Michael Alexeev is Professor of Economics at Indiana University in Bloomington. He received his PhD in Economics from Duke University in 1984. Previously he taught at George Mason University and was a visiting faculty at Duke University and University of California (Berkley). His research and teaching interests lie mostly in the fields of institutional economics, law and economics, and economics of transition. Recently he has also been interested in resource economics and fiscal federalism. Dr. Alexeev's research has appeared in Journal of Economic Theory, Review of Economics and Statistics , European Economic Review as well as other general and field journals.

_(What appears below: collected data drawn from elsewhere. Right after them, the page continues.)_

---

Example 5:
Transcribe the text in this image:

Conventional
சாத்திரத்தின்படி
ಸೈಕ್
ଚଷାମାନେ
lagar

讲座主要是关于制度和机构如何影响俄罗斯青年人才的职业选择，演讲人建构了一个理论模型，并基于俄罗斯2 011 - 2014 年的微观数据进行实证检验。 Strong institutions attract talent to productive activities, whereas weak ones raise the appeal of redistribution and rent-seeking. We propose a theory that describes the impact of institutions on occupational choices and shows that more talented individuals are particularly sensitive in their career choices to the quality of institutions. To test these predictions empirically, we use a unique micro data set describing the choices of fields of studies by newly enrolled university students in Russian regions in 2011-2014. We show that the popularity of sciences and engineering among Russia's youth with higher ability as measured by the United State Examination scores increases in the quality of regional investment climate, whereas for law and public administration this relationship is negative. This confirms that investments in human capital reflect the quality of institutions, pointing to a mechanism connecting institutions to economic outcomes.